━━ DATA RECORDS
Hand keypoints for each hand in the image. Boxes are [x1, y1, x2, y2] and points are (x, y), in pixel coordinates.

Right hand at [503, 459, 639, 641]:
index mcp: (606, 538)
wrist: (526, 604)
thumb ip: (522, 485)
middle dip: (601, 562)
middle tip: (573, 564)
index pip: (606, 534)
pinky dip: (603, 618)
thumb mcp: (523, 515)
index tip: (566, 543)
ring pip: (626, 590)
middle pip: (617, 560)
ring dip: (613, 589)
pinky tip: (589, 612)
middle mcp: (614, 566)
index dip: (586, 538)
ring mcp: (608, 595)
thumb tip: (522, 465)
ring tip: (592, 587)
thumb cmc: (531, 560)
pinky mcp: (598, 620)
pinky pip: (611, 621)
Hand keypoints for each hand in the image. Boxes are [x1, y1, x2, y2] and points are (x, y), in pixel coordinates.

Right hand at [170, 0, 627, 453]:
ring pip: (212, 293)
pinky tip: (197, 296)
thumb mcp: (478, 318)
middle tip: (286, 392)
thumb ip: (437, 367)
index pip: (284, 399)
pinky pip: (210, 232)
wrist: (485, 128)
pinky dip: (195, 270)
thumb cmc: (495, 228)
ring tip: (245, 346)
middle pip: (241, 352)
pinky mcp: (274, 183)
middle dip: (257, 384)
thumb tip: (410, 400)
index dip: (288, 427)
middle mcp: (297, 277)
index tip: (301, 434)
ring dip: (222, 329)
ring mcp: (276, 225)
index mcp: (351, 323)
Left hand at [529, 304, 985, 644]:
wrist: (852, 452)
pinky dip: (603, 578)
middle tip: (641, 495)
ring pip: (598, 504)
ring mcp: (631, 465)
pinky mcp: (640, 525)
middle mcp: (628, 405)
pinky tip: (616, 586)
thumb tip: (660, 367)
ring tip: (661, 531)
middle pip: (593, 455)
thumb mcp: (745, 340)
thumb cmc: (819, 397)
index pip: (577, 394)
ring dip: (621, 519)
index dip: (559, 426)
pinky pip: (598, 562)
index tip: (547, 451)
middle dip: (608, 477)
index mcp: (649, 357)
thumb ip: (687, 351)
━━━━
Whenever a line of the data holds the string "thumb", pick that line out.

thumb ip: (522, 485)
thumb mcp: (523, 515)
thumb tip: (522, 465)
thumb cmc: (531, 560)
thumb mcp: (478, 318)
thumb ip: (437, 367)
thumb cmc: (495, 228)
thumb tip: (410, 400)
thumb tip: (660, 367)
thumb mcp: (745, 340)
thumb cmc: (819, 397)
thumb ip: (687, 351)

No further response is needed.